Personne n'aime l'idée que le Cirque du Soleil, perçu par tous comme un fleuron économico-culturel du Québec, soit vendu à des intérêts étrangers. Pour des raisons symboliques, mais aussi très concrètes: le risque qu'une telle transaction menace le siège social montréalais, ses 1600 emplois et son savoir-faire.

Le réflexe bien naturel consistera à tenter de trouver une façon d'empêcher la vente à des intérêts étrangers. C'est ce que proposent les partis d'opposition à Québec, qui enjoignent le gouvernement Couillard d'agir pour que le Cirque du Soleil reste québécois. Mais s'il est facile de vouloir faire quelque chose, il est beaucoup moins facile de savoir quoi faire.

Selon les fuites qui se sont multipliées, la transaction - pas encore officielle - verrait 60% des actions du Cirque passer dans les mains de TPG Capital (un fonds d'investissement privé texan, connu pour sa capacité à restructurer des entreprises et à les sauver), 20% à un groupe chinois, tandis que le propriétaire et cofondateur, Guy Laliberté, conserverait 10% des actions et que la Caisse de dépôt et placement prendrait un autre 10%.

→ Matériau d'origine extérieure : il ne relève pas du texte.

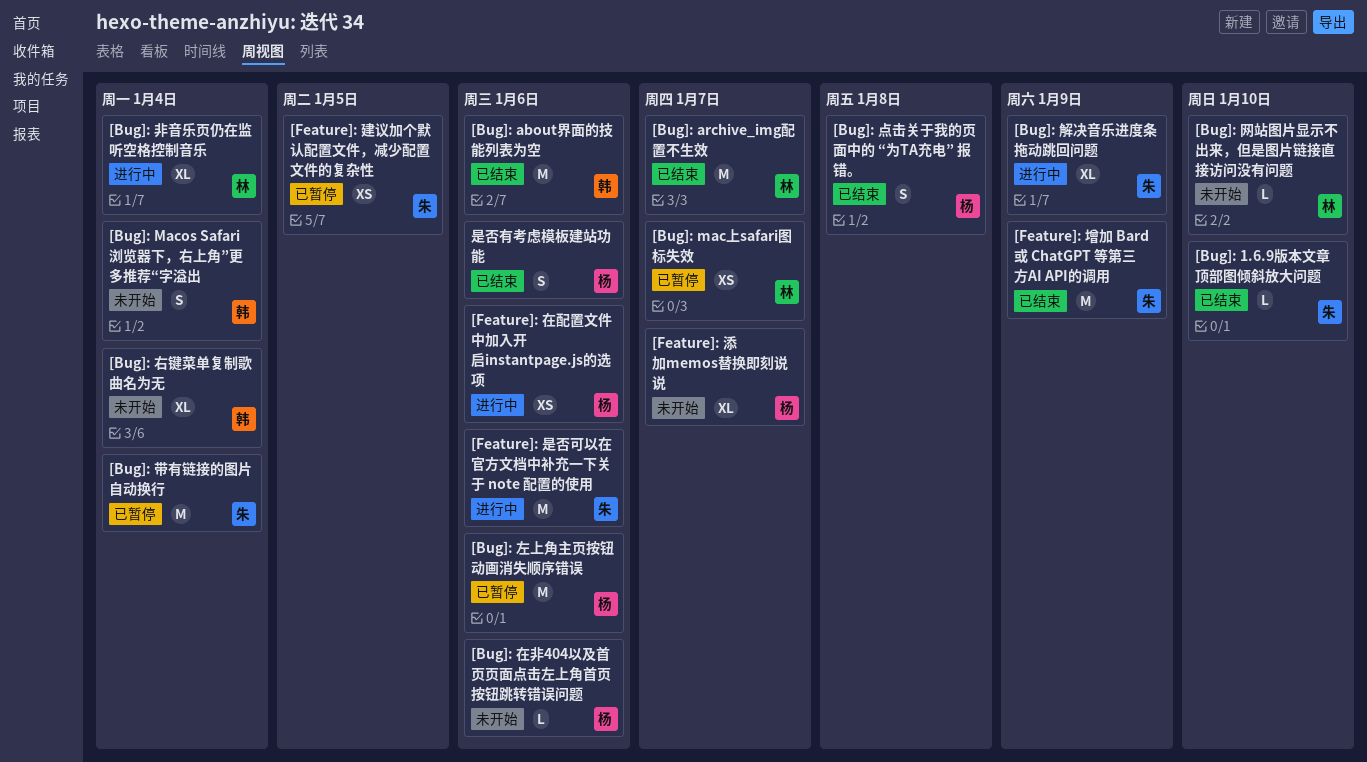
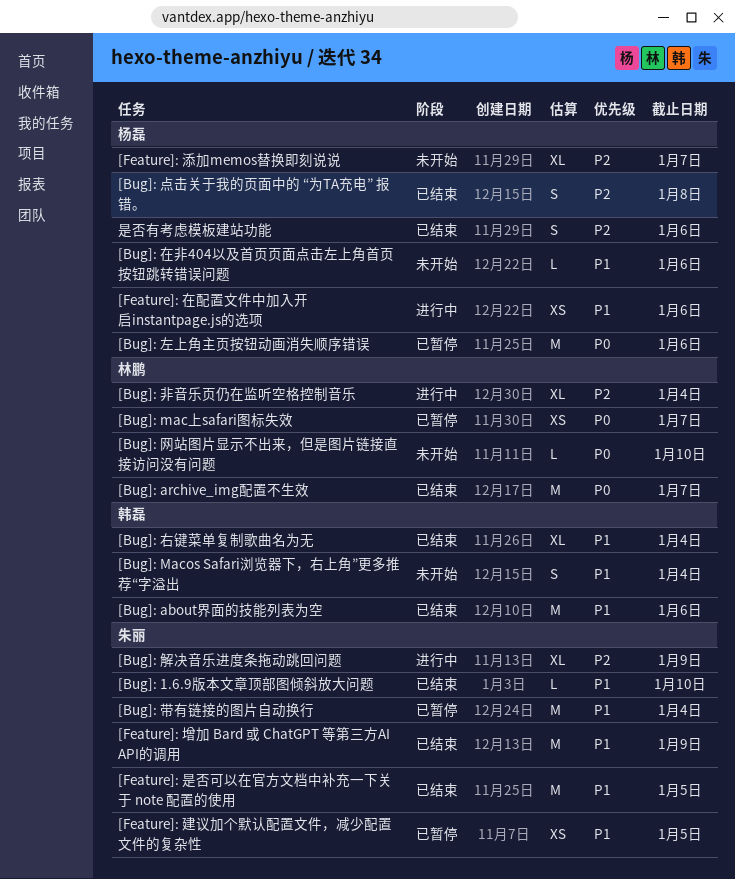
[Bug]: 右键菜单复制歌曲名为无, status: 未开始 -> 已结束
[Feature]: 是否可以在官方文档中补充一下关于 note 配置的使用, status: 进行中 -> 已结束
[Feature]: 是否可以在官方文档中补充一下关于 note 配置的使用, due: Jan 6 -> Jan 5

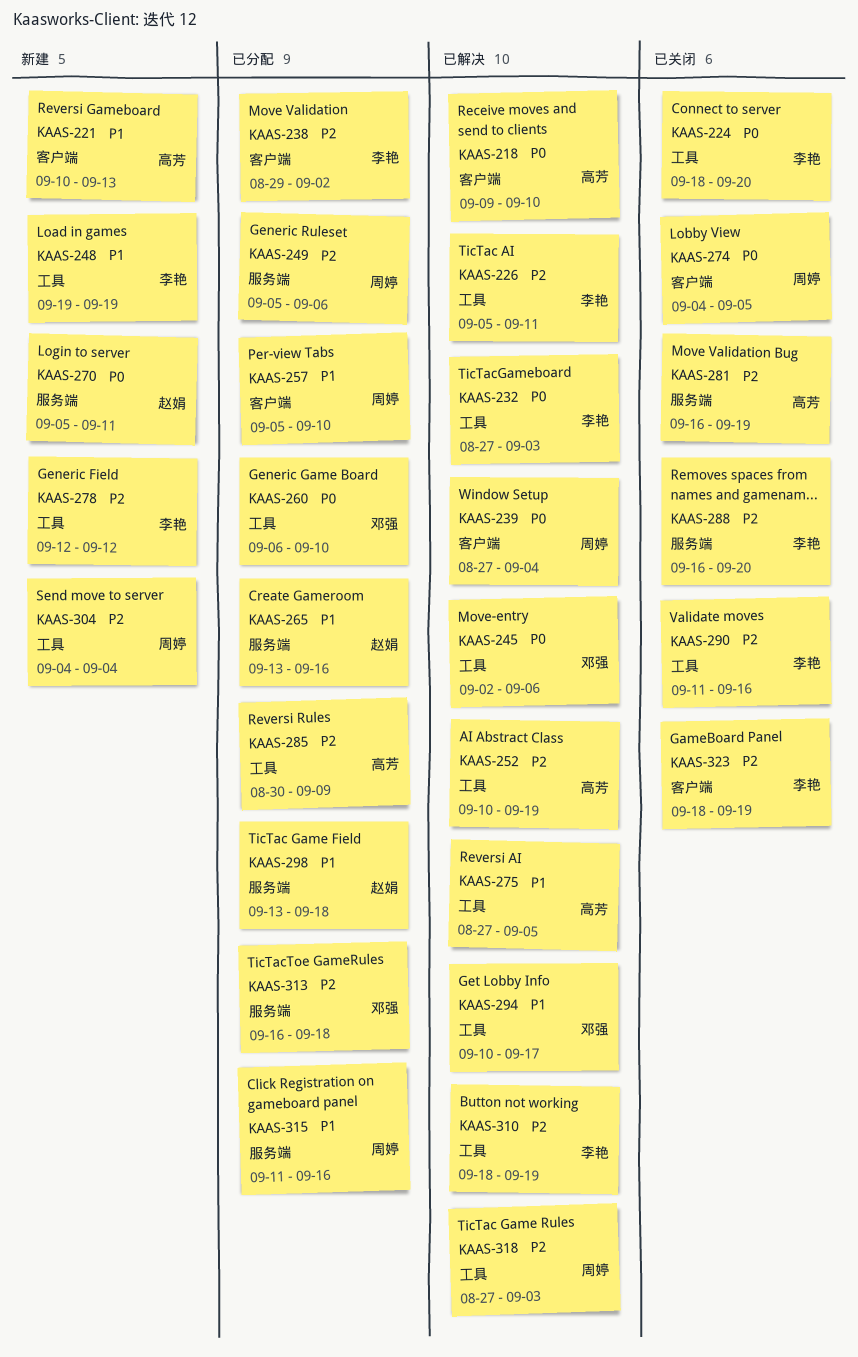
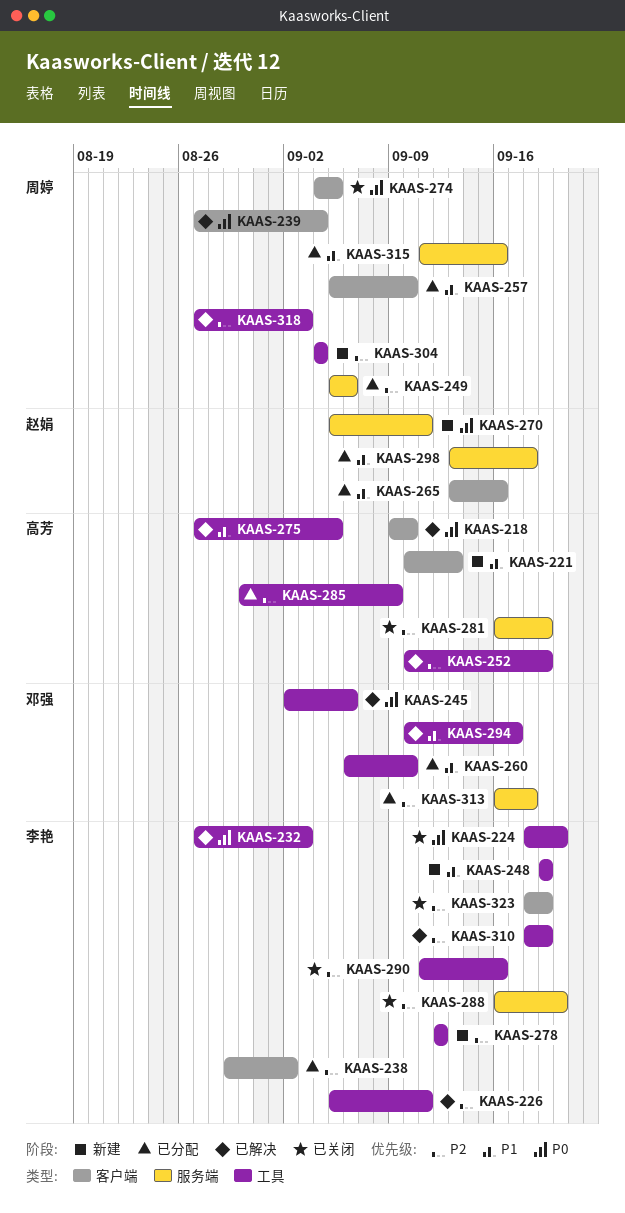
KAAS-260, priority: P0 -> P1
KAAS-265, label: 服务端 -> 客户端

Il faut comprendre qu'il s'agit d'un cas particulier. La plupart des mécanismes auxquels on songe pour empêcher le départ d'un siège social visent à protéger une entreprise québécoise contre des visées hostiles de l'extérieur. Dans le cas du Cirque, c'est le propriétaire qui choisit volontairement de se défaire de l'entreprise qu'il a cofondée, une situation paradoxale où le père du fleuron le laisse aller.

L'autre élément dont il faut tenir compte, c'est que le Cirque du Soleil n'a plus le vent dans les voiles. On ne sait pas jusqu'à quel point, car cette entreprise, non cotée en Bourse, n'a pas à divulguer ses résultats financiers. On sait toutefois que les revenus ont baissé et on peut facilement deviner que le Cirque est à la croisée des chemins. Sa stratégie, qui consiste à produire à grands frais, année après année, de nouveaux spectacles, a manifestement commencé à plafonner. Assez pour qu'il faille non seulement diversifier les activités, mais sans doute aussi repenser le modèle.

Sachant cela, comment réagir à ce projet de vente? La première option, empêcher la transaction au nom de l'intérêt national, si cela était possible, aurait des effets catastrophiques. En rendant le propriétaire otage de sa propre entreprise, on risquerait surtout de faire fondre sa valeur et de l'asphyxier. La seconde option, que privilégient péquistes et caquistes, consiste à trouver des acheteurs québécois pour que le contrôle reste québécois. Cette idée, peut-être attrayante, nous rappelle qu'il est plus facile d'être dans l'opposition qu'au pouvoir.

Théoriquement, on peut certainement trouver 1,5 milliard de capitaux au Québec pour conserver le contrôle du Cirque. Encore faut-il que ces acheteurs aient une stratégie pour relancer l'entreprise, qu'ils puissent exercer un leadership, et qu'ils aient l'assurance minimale que ce sauvetage serait un investissement et non pas un don de charité. C'est le genre d'exercice où l'acheteur, TPG Capital, dispose d'une expertise plus grande qu'un groupe québécois assemblé dans la précipitation.

Bref, les options sont limitées. Elles consistent davantage à préserver les activités montréalaises qu'à empêcher la transaction. Si le gouvernement doit intervenir, c'est à ce niveau. On peut certainement y parvenir, en comptant sur les 20% des actions que détiendront Guy Laliberté et la Caisse de dépôt, sur les conditions que M. Laliberté imposera aux acheteurs et sur l'intelligence de TPG Capital, qui tuerait la poule aux oeufs d'or en se privant du principal actif du cirque, sa créativité, qui repose sur la concentration de savoir et de talent à Montréal.

Mais si ces interventions peuvent permettre de sauver les meubles, elles ne garantissent pas qu'à long terme, le Cirque du Soleil restera ce qu'il est actuellement. Et ça, il faut l'accepter.